Primeiro o corpo perde a força que o sustinha,
As pernas não agüentam mais com o peso, e o corpo se encontra com o chão.
O cérebro, lugar onde morava este cavalo elétrico da alma,
Não é mais que um monte de carne de textura desagradável.
O sangue não corre mais pelas veias, mas desliza traiçoeiramente pelas bordas da ferida.
O pulmão não mais respira, se esvazia de um sopro só;
Por isso, quando o ar passa pela garganta, o morto solta ainda um último gemido.
INÊS
(suave)
Os músculos relaxam deixando escapar a substância humana não-vista.

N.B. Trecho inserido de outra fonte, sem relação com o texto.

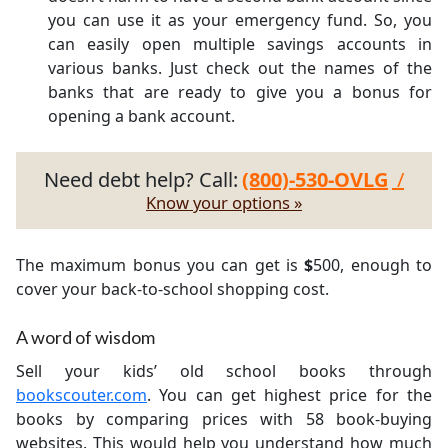
you can use it as your emergency fund. So, you
can easily open multiple savings accounts in
various banks. Just check out the names of the
banks that are ready to give you a bonus for
opening a bank account.
Need debt help? Call:
(800)-530-OVLG
/
Know your options »
The maximum bonus you can get is
$
500, enough to
cover your back-to-school shopping cost.
A word of wisdom
Sell your kids’ old school books through
bookscouter.com
. You can get highest price for the
books by comparing prices with 58 book-buying
websites. This would help you understand how much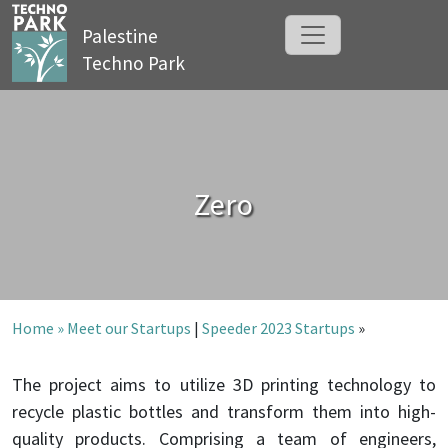
Palestine
Techno Park
Zero
Home »
Meet our Startups
|
Speeder 2023 Startups
»
The project aims to utilize 3D printing technology to
recycle plastic bottles and transform them into high-
quality products. Comprising a team of engineers,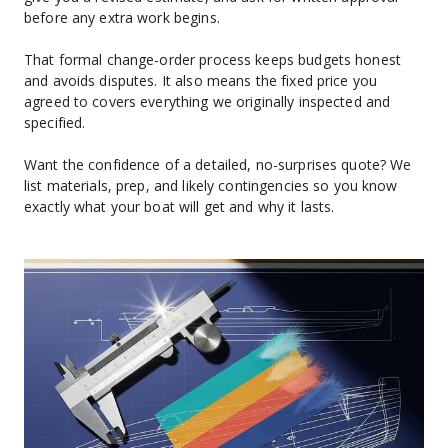
before any extra work begins.
That formal change-order process keeps budgets honest 
and avoids disputes. It also means the fixed price you 
agreed to covers everything we originally inspected and 
specified.
Want the confidence of a detailed, no-surprises quote? We 
list materials, prep, and likely contingencies so you know 
exactly what your boat will get and why it lasts.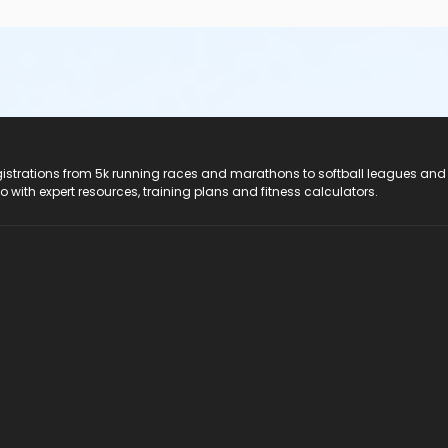
registrations from 5k running races and marathons to softball leagues and
do with expert resources, training plans and fitness calculators.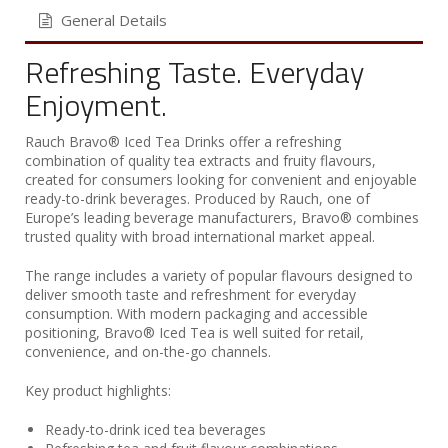
General Details
Refreshing Taste. Everyday
Enjoyment.
Rauch Bravo® Iced Tea Drinks offer a refreshing
combination of quality tea extracts and fruity flavours,
created for consumers looking for convenient and enjoyable
ready-to-drink beverages. Produced by Rauch, one of
Europe’s leading beverage manufacturers, Bravo® combines
trusted quality with broad international market appeal.
The range includes a variety of popular flavours designed to
deliver smooth taste and refreshment for everyday
consumption. With modern packaging and accessible
positioning, Bravo® Iced Tea is well suited for retail,
convenience, and on-the-go channels.
Key product highlights:
Ready-to-drink iced tea beverages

A morte revela aquilo que estava dentro do corpo e que quisemos toda vida disfarçar.
ASSASSINO II
O corpo, ainda morno e mole, tem palidez de cera.

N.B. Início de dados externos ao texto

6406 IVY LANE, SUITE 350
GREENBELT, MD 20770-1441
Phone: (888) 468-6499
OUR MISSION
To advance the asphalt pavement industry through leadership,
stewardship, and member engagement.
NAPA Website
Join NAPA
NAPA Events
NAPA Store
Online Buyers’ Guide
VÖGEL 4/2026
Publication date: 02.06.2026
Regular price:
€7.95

Seis horas depois, o cadáver enrijece sob efeito do ácido lático que se acumula nos tecidos.
INÊS
O cabo de um dia aparece a lividez cadavérica:
Manchas vermelho escuras se espalham sobre o corpo.

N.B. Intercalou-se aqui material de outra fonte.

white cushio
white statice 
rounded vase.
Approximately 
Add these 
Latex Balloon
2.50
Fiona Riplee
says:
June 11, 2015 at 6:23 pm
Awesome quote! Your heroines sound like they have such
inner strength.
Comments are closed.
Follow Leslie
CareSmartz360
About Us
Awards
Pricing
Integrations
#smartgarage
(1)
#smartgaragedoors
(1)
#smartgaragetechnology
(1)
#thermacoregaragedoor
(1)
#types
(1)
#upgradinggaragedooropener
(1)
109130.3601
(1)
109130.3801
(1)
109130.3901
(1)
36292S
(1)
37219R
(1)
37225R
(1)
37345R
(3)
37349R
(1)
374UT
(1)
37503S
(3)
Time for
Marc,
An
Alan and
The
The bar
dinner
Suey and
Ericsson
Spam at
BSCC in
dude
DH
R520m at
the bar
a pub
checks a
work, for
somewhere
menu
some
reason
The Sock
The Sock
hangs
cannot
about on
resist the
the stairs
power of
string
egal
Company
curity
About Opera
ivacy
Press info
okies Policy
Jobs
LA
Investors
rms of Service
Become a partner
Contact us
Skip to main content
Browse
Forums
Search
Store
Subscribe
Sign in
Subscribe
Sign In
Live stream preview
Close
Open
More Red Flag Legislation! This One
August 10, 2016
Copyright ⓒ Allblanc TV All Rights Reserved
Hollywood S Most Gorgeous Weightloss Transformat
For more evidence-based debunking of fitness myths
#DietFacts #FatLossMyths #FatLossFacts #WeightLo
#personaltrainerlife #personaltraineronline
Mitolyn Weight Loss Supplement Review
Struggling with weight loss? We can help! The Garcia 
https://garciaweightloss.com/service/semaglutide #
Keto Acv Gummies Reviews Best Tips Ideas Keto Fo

Logo o corpo começa a necrosar.
ASSASSINO II
Não é sem motivo que aqueles que amaram essa massa amorfa e sem vida se afastam,
Escondendo-a sob sete palmos de terra e pesadas pedras de mausoléis;
Não há amor que possa suportar o horror da morte.
INÊS
Logo começa a produção de líquidos pútridos, que, dizem os soldados,
Tem o cheiro do inferno.
Se não descansa na paz do senhor; as moscas azuis se juntam ao cortejo.
ASSASSINO II
As moscas azuis são as amantes dos mortos.
INÊS
Os vivos desconhecem o sabor dos seus beijos.
ASSASSINO II
Logo, largas manchas verdes começam a tomar o abdome,
A pele resseca
E dos pelos e dos cabelos,
Que em vida foram alvo de tantas vaidades,
Não resta senão um ou outro tufo.
INÊS
As células nervosas, o mapa desse cavalo elétrico da alma,
Não duram mais que alguns minutos.
O fígado ainda dura três semanas.
O coração e o útero, somem entre o quinto e o sexto mês,
E o morto já não tem mais sexo.
A água volta ao solo, onde será mais útil do que foi para nós.
No fim de um ano sobram-nos somente os ossos.
No fim de cinco anos os ossos se desunem, e daquilo que fomos não resta senão a memória.
ASSASSINO II
A única coisa que nos faz diferentes dos abortos e das pedras são os nossos dentes,
Estes sim, duram uma eternidade.
MENESTREL
E então o segundo assassino não se ajoelhou e não chorou as suas dores.